The first part of the dissertation proposes a learning-based visual information extraction approach: Recursive Context Propagation Network or RCPN, for semantic segmentation of images. It is a deep neural network that utilizes the contextual information from the entire image for semantic segmentation, through bottom-up followed by top-down context propagation. This improves the feature representation of every super-pixel in an image for better classification into semantic categories. RCPN is analyzed to discover that the presence of bypass-error paths in RCPN can hinder effective context propagation. It is shown that bypass-errors can be tackled by inclusion of classification loss of internal nodes as well. Secondly, a novel tree-MRF structure is developed using the parse trees to model the hierarchical dependency present in the output.

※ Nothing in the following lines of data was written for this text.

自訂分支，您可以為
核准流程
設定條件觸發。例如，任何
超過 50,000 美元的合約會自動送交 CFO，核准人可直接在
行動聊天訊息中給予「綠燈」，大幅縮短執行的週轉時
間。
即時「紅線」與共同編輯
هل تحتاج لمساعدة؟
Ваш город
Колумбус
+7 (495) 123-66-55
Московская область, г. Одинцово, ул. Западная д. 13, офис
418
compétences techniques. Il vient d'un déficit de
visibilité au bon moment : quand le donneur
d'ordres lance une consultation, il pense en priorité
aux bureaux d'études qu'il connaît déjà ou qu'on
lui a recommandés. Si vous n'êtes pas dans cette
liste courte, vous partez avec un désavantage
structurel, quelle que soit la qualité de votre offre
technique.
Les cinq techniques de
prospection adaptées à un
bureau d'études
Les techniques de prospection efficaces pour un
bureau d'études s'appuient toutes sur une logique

The second part of this dissertation develops algorithms to obtain and match the common representations across different modalities. A novel Partial Least Square (PLS) based framework is proposed to learn a common subspace from multiple modalities of data. It is used for multi-modal face biometric problems such as pose-invariant face recognition and sketch-face recognition. The issue of sensitivity to the noise in pose variation is analyzed and a two-stage discriminative model is developed to tackle it. A generalized framework is proposed to extend various popular feature extraction techniques that can be solved as a generalized eigenvalue problem to their multi-modal counterpart. It is termed Generalized Multiview Analysis or GMA, and used for pose-and-lighting invariant face recognition and text-image retrieval.